One of the unidentified soloists, however, tacked against the prevailing current of sophistication. The alto entrusted with two of the waltzes produced a seemingly unintentional parody, visually and vocally, of a parlor crooner.

Dominguez and Zearott backed both the sublime and the silly with a finely detailed and balanced account of the four-hand accompaniment. Dominguez and Zearott also closed out the first half, at two pianos, with Milhaud’s breezy “Scaramouche” Suite. The vociferous response to their direct, well-integrated efforts made them repeat the “Brazileira” movement.

Temianka opened the proceedings with a setting of Psalm 92, in Hebrew, that he said Schubert made for a Viennese synagogue.

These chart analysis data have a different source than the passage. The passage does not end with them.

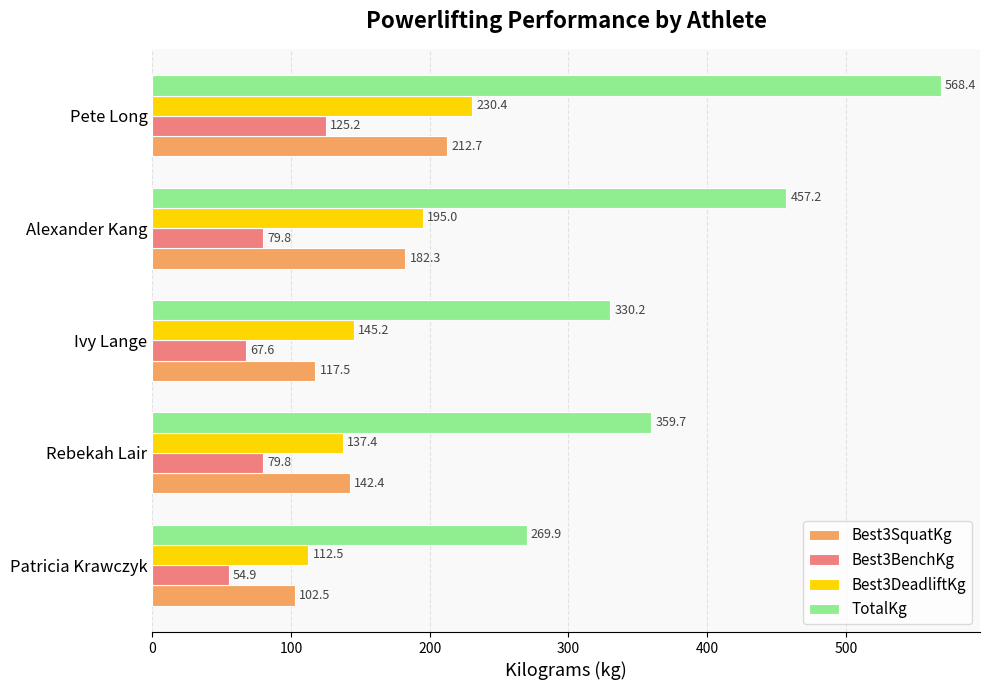

What value does the Best3BenchKg series have at Alexander Kang?

79.8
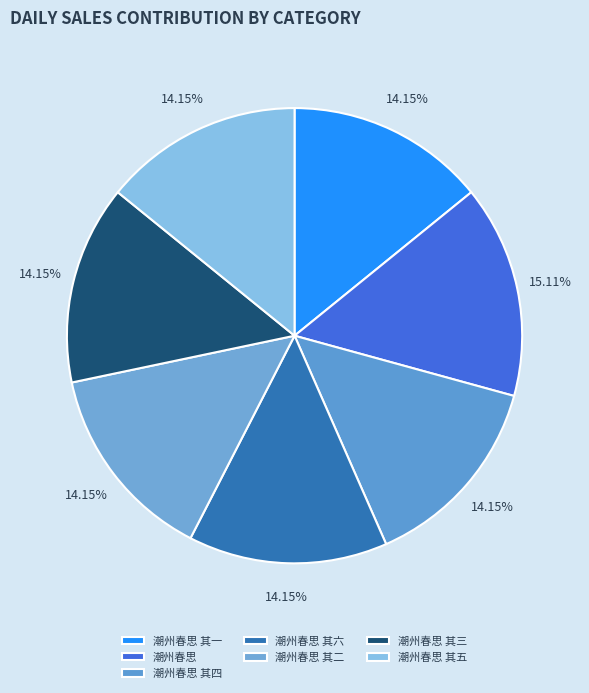

Is it true that 潮州春思 其一 is 14% of the pie?

True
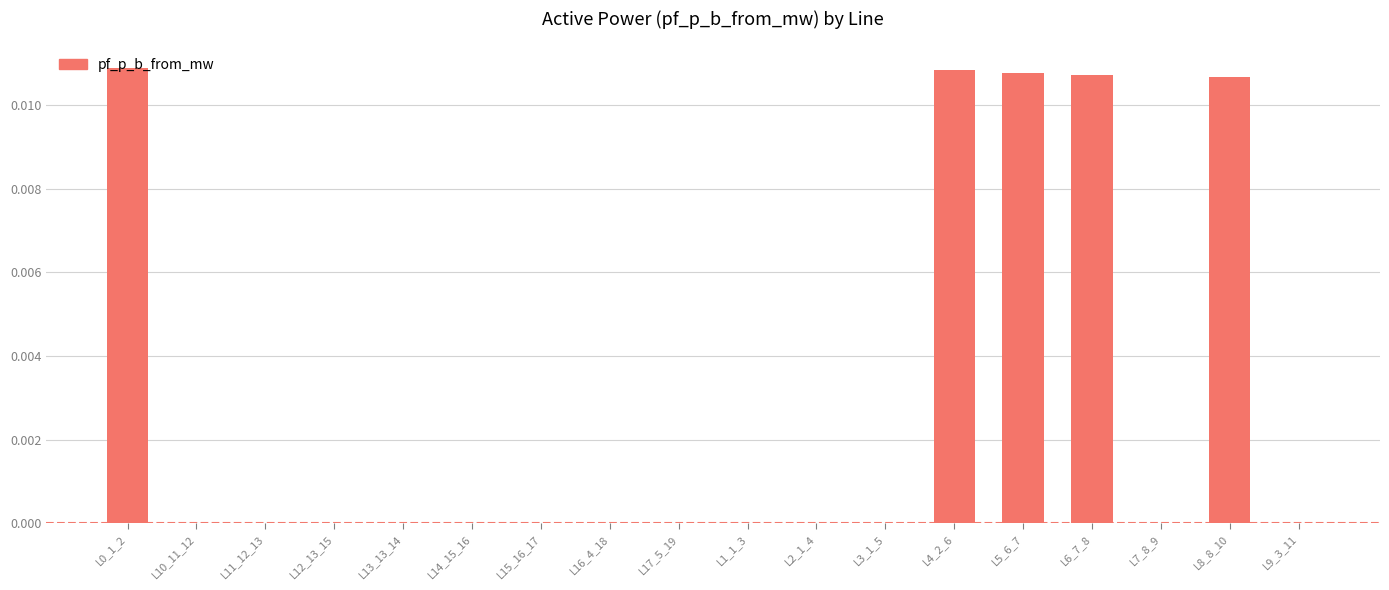

The chart shows a value of 0.0 at L5_6_7. True or false?

True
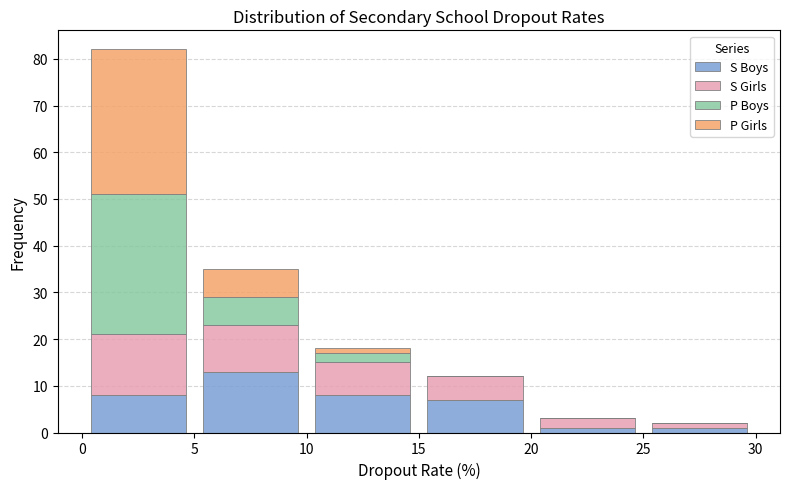

Reading left to right, list every stacked bar in this chart as the range it spans on the x-axis followed by its total height. The values are not printed on the chart, so give them approximately, as read against the axis.

0 to 5: 82
5 to 10: 35
10 to 15: 18
15 to 20: 12
20 to 25: 3
25 to 30: 2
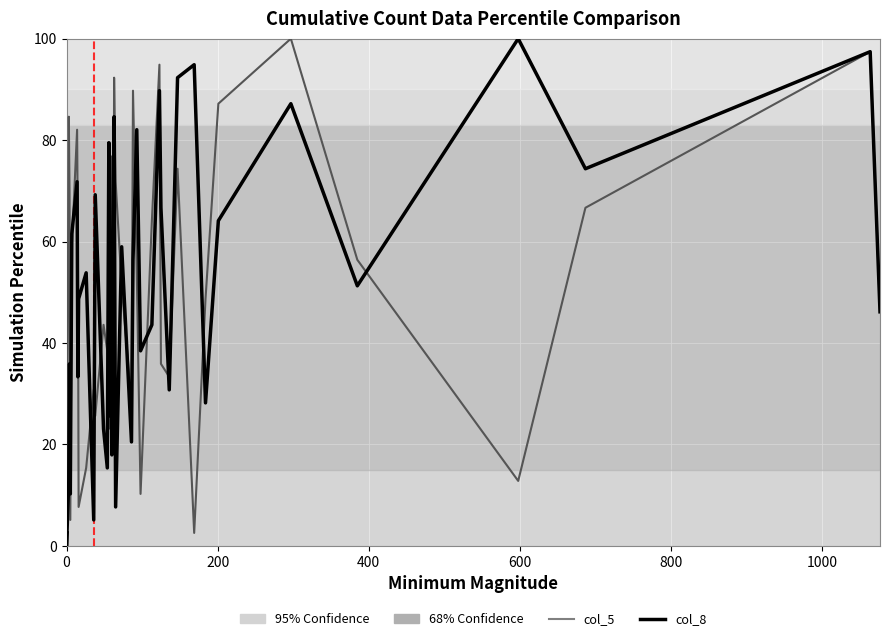

Is the value of col_8 at 16 greater than the value of col_5 at 0?

Yes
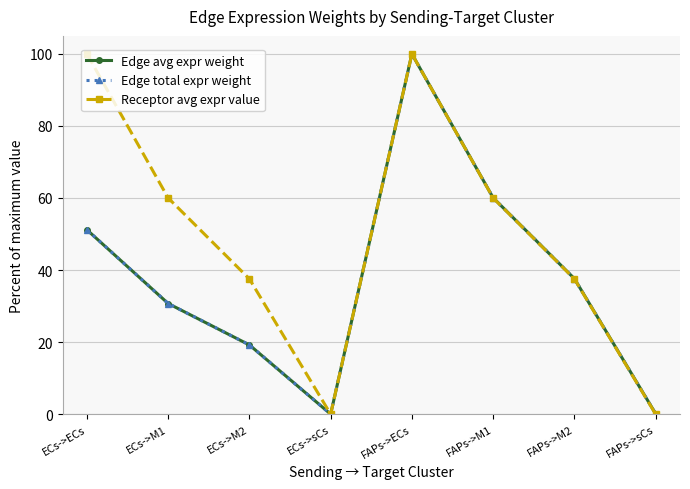

Is it true that Edge total expr weight equals 60.1 at FAPs->M1?

True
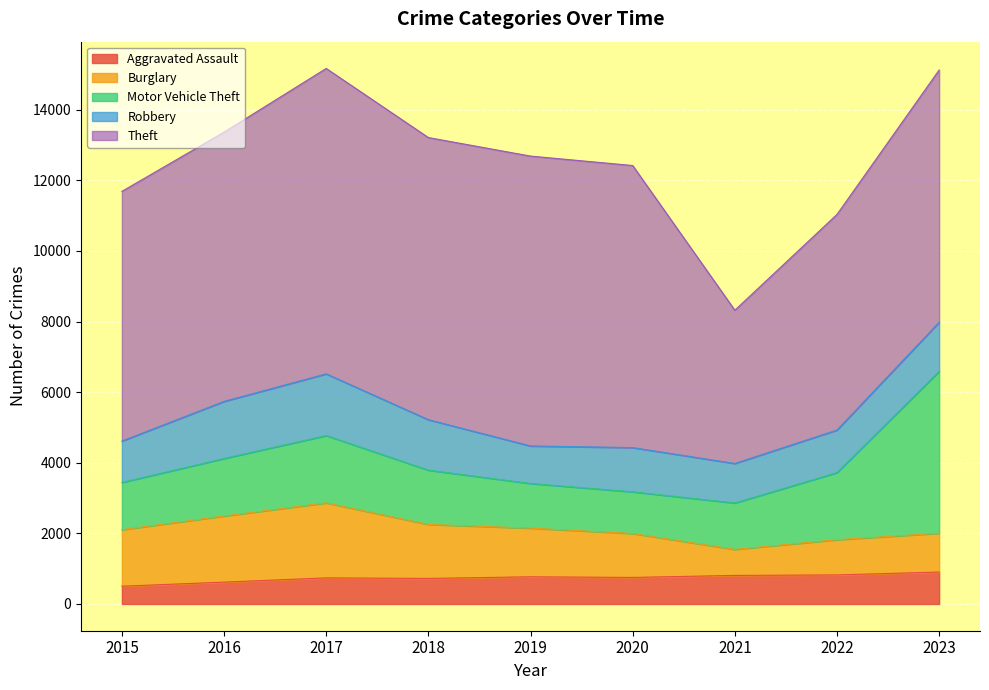

What is the maximum value for Aggravated Assault?

904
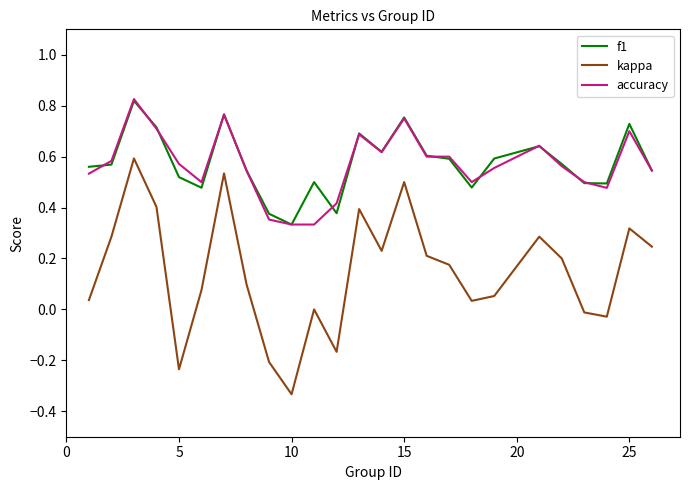

True or false: kappa and accuracy cross at least once.

False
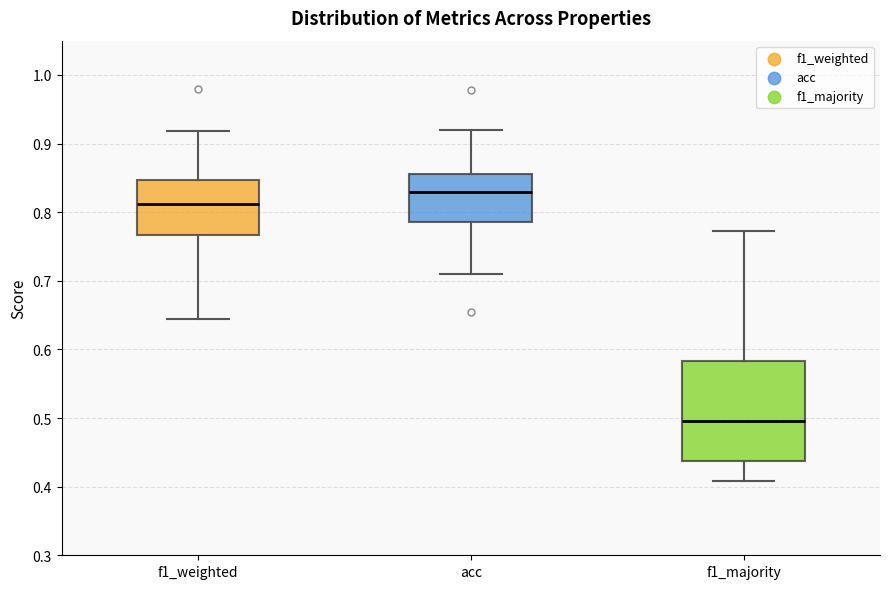

Where does the upper whisker of the box for f1_majority end on the y-axis? The values are not printed on the chart, so give them approximately, as read against the axis.

0.77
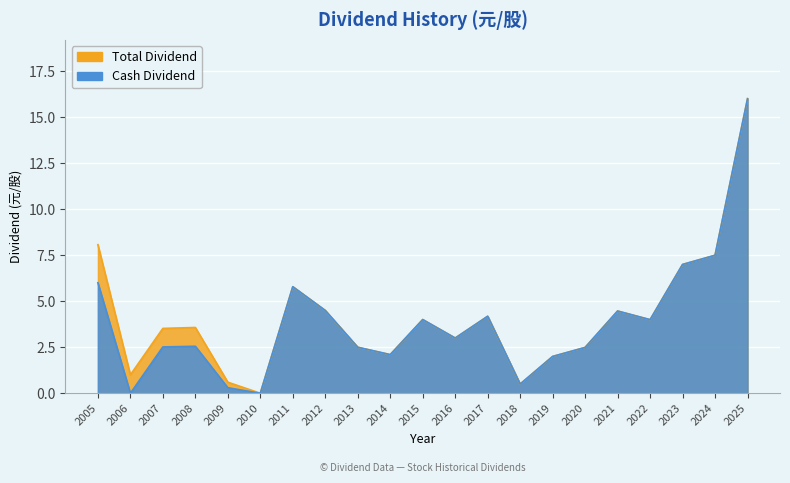

How many data points does each series have?

21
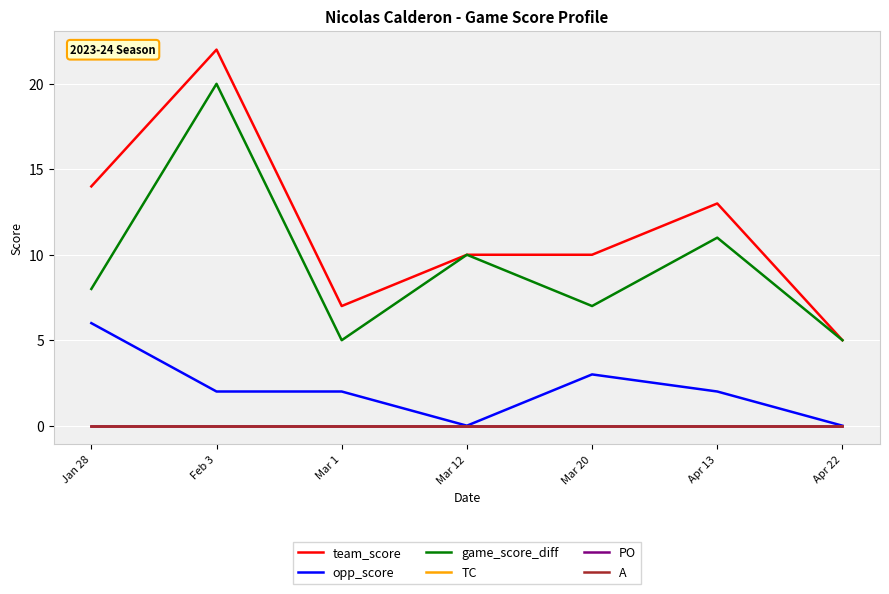

The value of opp_score at Apr 22 is 0. True or false?

True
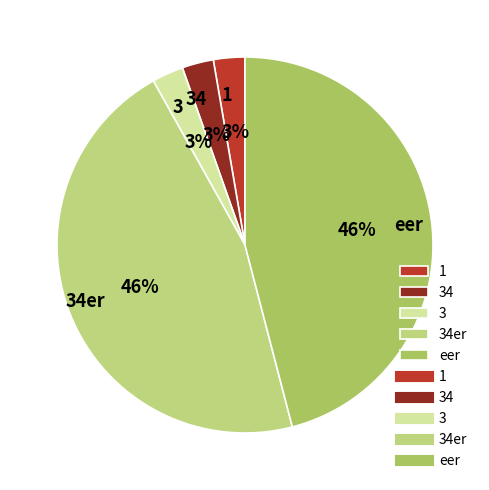

Count the number of slices in the pie.

5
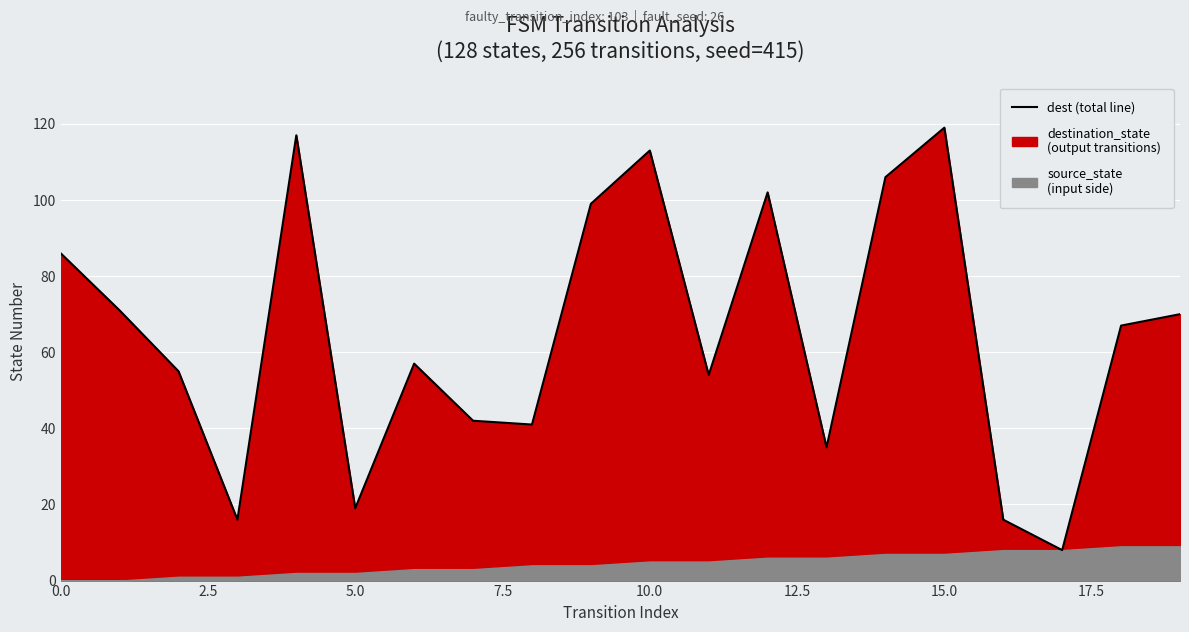

Which has a higher value, 14 or 17.5?

14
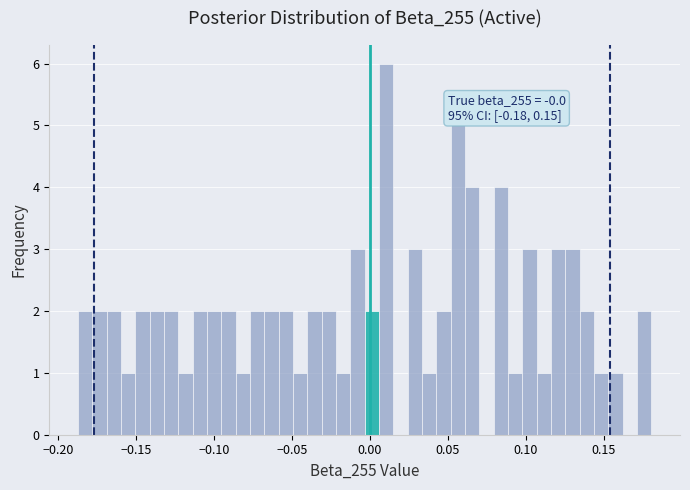

Read against the x-axis, roughly where is the centre of the tallest bar?

0.010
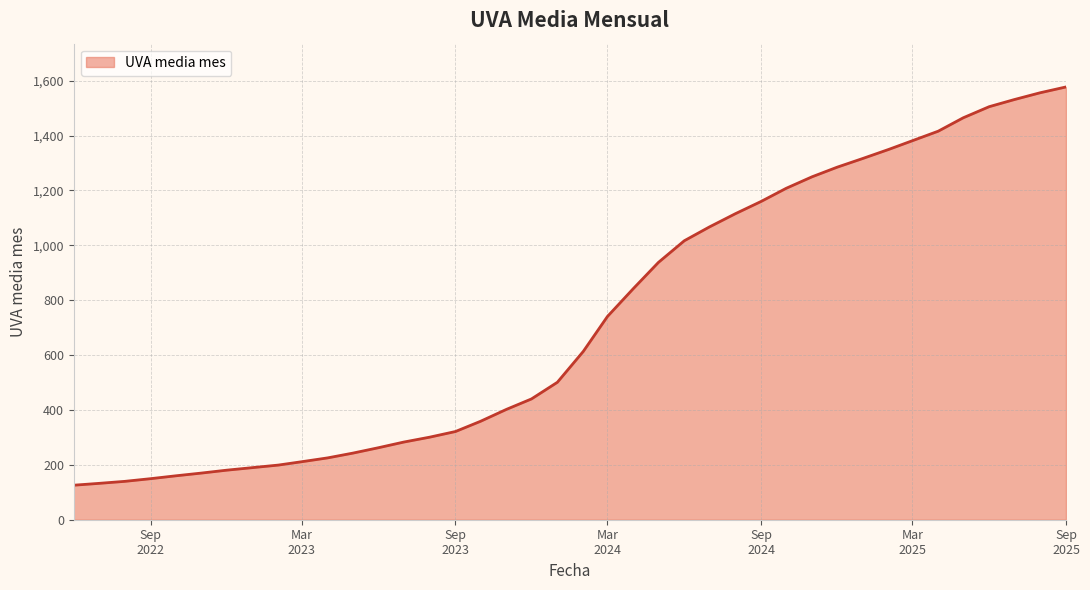

How many lines are shown in the chart?

1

It is a relatively straightforward, homophonic work, although Temianka’s deliberate tempos created a pedestrian effect in the disingenuous outer sections. The middle, more dramatic part, includes a baritone solo, handsomely sung by an again anonymous chorister.

This was paired with Temianka’s arrangement of Shostakovich’s Hebrew Folksongs, Opus 79. Soprano Maurita Philips-Thornburgh, alto Nancy Fontana and tenor Casey Criste produced nicely inflected German, singing with remarkable nuance.

Temianka created a clarinet part from the melodic bits in the piano accompaniment, underlining the ethnic character of Shostakovich’s expressive music. Zearott and clarinetist Yehuda Gilad joined the singers in a rhythmically supple performance apt to both joy and anguish. Here was virtuoso chamber music indeed.